Ma restano sempre le parole il vero filo conduttore lungo il quale si muove Antonelli, che ricostruisce le tappe fondamentali della storia di influenza (pp. 47-51), vacanza (pp. 53-57), mascherina (pp. 59-64, e mascherone, pp. 63-64), assembramento (pp. 65-69), rimarca poi i traslati bellici (La guerra dei balconi, pp. 20-23) legati alla narrazione della pandemia (trincea, fronte, nemico, eroi), soprattutto nelle dichiarazioni dei capi di Stato e di Governo («Nous sommes en guerre»: siamo in guerra, dice Macron il 16 marzo rivolgendosi ai francesi e su quel concetto articola metà del suo discorso; due giorni dopo Merkel, in un discorso molto più breve, usa solo una volta la parola battaglia (Kampf). Conte il 4 marzo aveva parlato di emergenza e mai di guerra, pur facendo appello – negli interventi successivi – a valori e simboli patriottici, come l’inno e la bandiera nazionale “per sconfiggere il nemico invisibile” (così un tweet del 17 marzo, 159° anniversario dell’unità d’Italia)», pp. 20-21), e analizza il covidizionario, dove nascono (poche) parole “nuove” («anche scherzose come apericall, coronababy o covidiota) e quelle “vecchie” sembrano ritornare al loro vecchio significato («i virus sembravano ormai una questione informatica e la viralità un invidiabile privilegio degli influencer», p. 24) o “si sbilanciano” su valori meno rassicuranti («le persone positive ora ci mettono paura, per la trasmissione non si fanno più tanti complimenti», pp. 24-25).

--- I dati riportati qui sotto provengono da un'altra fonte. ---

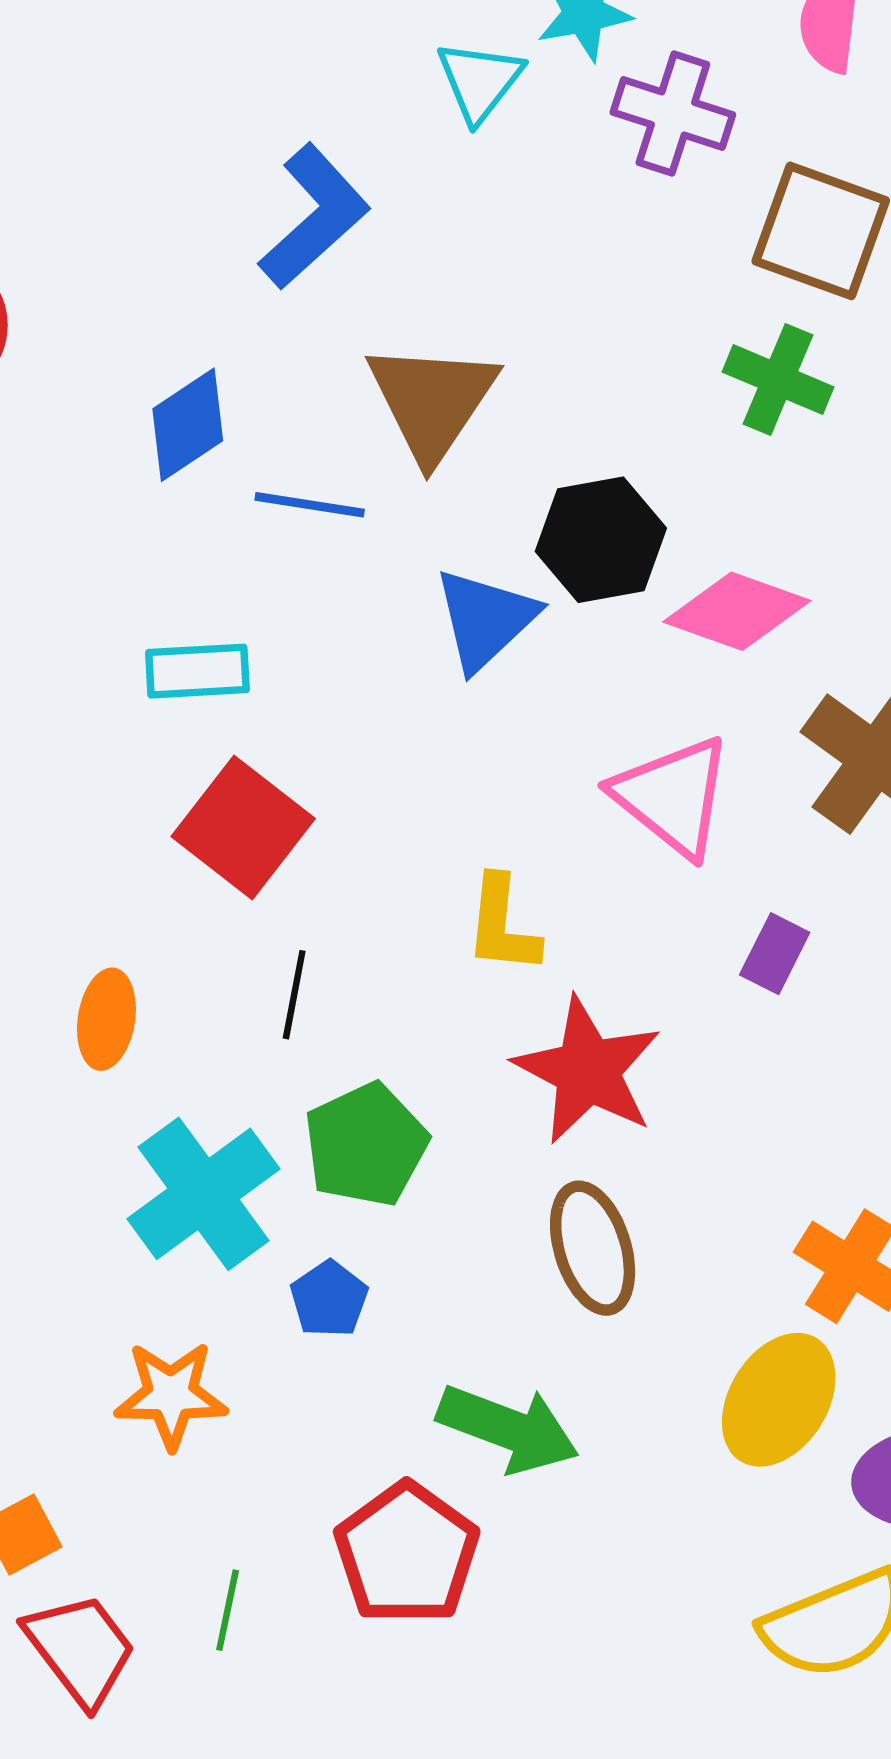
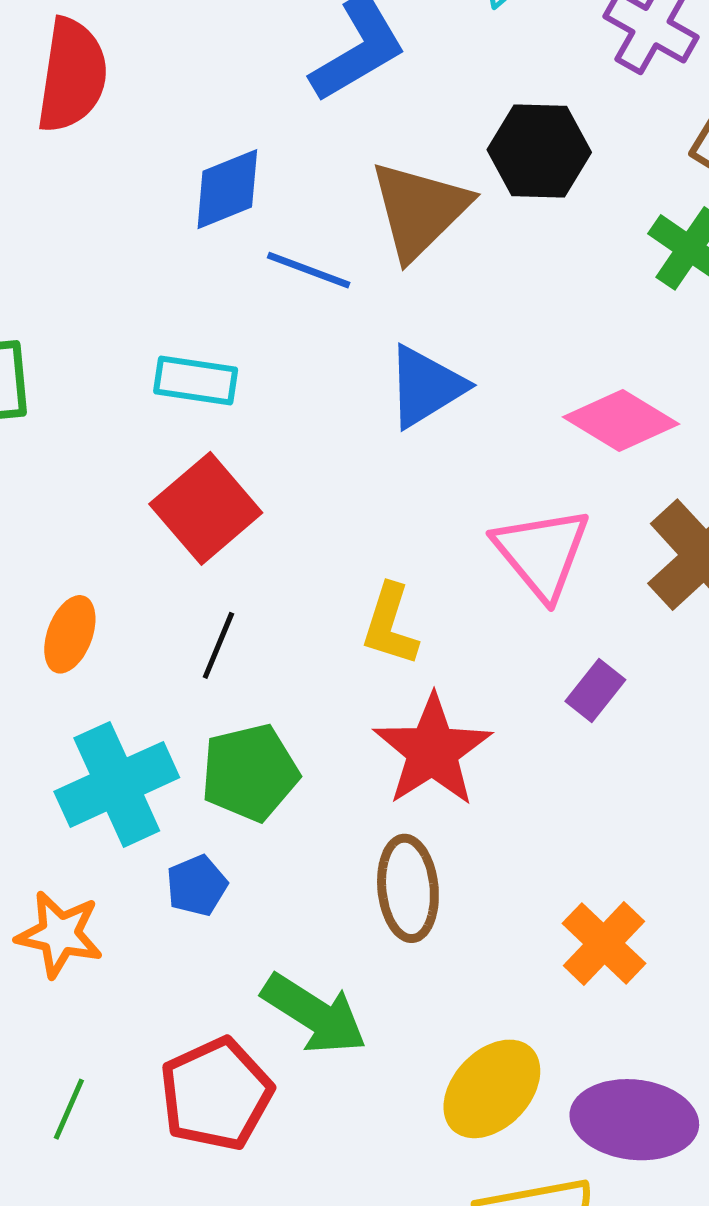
black hexagon: (601, 540) -> (539, 151), moved
yellow ellipse: (779, 1400) -> (492, 1089), moved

In Lessico poco famigliare (pp. 22-26), poi, Antonelli passa in rassegna gli anglicismi più noti del covidizionario, quelli “reali” (lockdown, droplet), quelli “mascherati” (distanziamento sociale < social distancing, che «non va confuso con la distanza interpersonale», p. 23), e finanche quelli “inventati” («come smart working, che in inglese si dice remote working o working from home (smart non significa telematico) e in italiano si potrebbe tranquillamente dire telelavoro o lavoro da casa», p. 23; nel penultimo capitolo, Così remoto, così vicino, pp. 75-86, racconterà poi gli effetti che la chiusura ha prodotto in termini di collegamenti telematici, dal mondo della scuola a quello del lavoro). «Ma attenzione a parlare di “parole infette” o di un virus che ha “infettato anche la lingua” – avverte a questo proposito Antonelli, e aggiunge – «Significherebbe riesumare la metafora preferita dai puristi dei secoli scorsi per denunciare la “peste dei vocaboli francesi”» (p. 23, e qui ricorda lo storico francesismo grippe ‘influenza’, utilizzato, tra gli altri, anche da Alessandro Manzoni, p. 23, e Fanny Targioni Tozzetti, p. 28).

«Parlare oscuramente lo sa fare ognuno, ma chiaro pochissimi», sosteneva Galilei (p. 33): e d’altra parte, se anche riuscissimo a fare a meno del latinorum di don Abbondio (Yorik Gane) e dell’inglesorum (Gian Antonio Stella e Cristina Taglietti) o morbus anglicus (Arrigo Castellani, virus anglico Marcella Bertucelli Papi, virus anglicus Antonio Zoppetti), tanto in voga oggi, come potremmo salvarci (diciamolo!) dall’Italianorum (pp. 33-37) fatto di zoonosi, dispnea, anosmia, retrovirale, iperimmune (p. 36)?

«[A] volte orecchiamo le parole e pensiamo di conoscerle», scrive Antonelli (ivi).

Ma non è così.

Autoconclusione

Non trovo parole migliori per chiudere questa breve rilettura di quelle utilizzate dall’autore nella sua introduzione: un augurio discreto per un ritorno alla normalità, una piccola alba dentro un imbrunire. Perché è vero, noi siamo fatti di parole, ma anche di sogni e di speranze: «Scrivo queste righe il 17 maggio. Da domani molti negozi riapriranno, potremo tornare a incontrarci e a muoverci liberamente, almeno nei limiti della nostra regione. Tra poco, se tutto andrà bene, anche le ultime limitazioni saranno destinate a cadere: ferme restando, è ovvio, quelle cautele che servono a garantire la nostra salute. Forse stiamo finalmente voltando pagina: forse il momento più difficile è passato. Ci auguriamo tutti che sia davvero così» (p. 13).

*Desidero ringraziare Antonella Cazzato e Debora de Fazio per i cortesi e preziosi suggerimenti.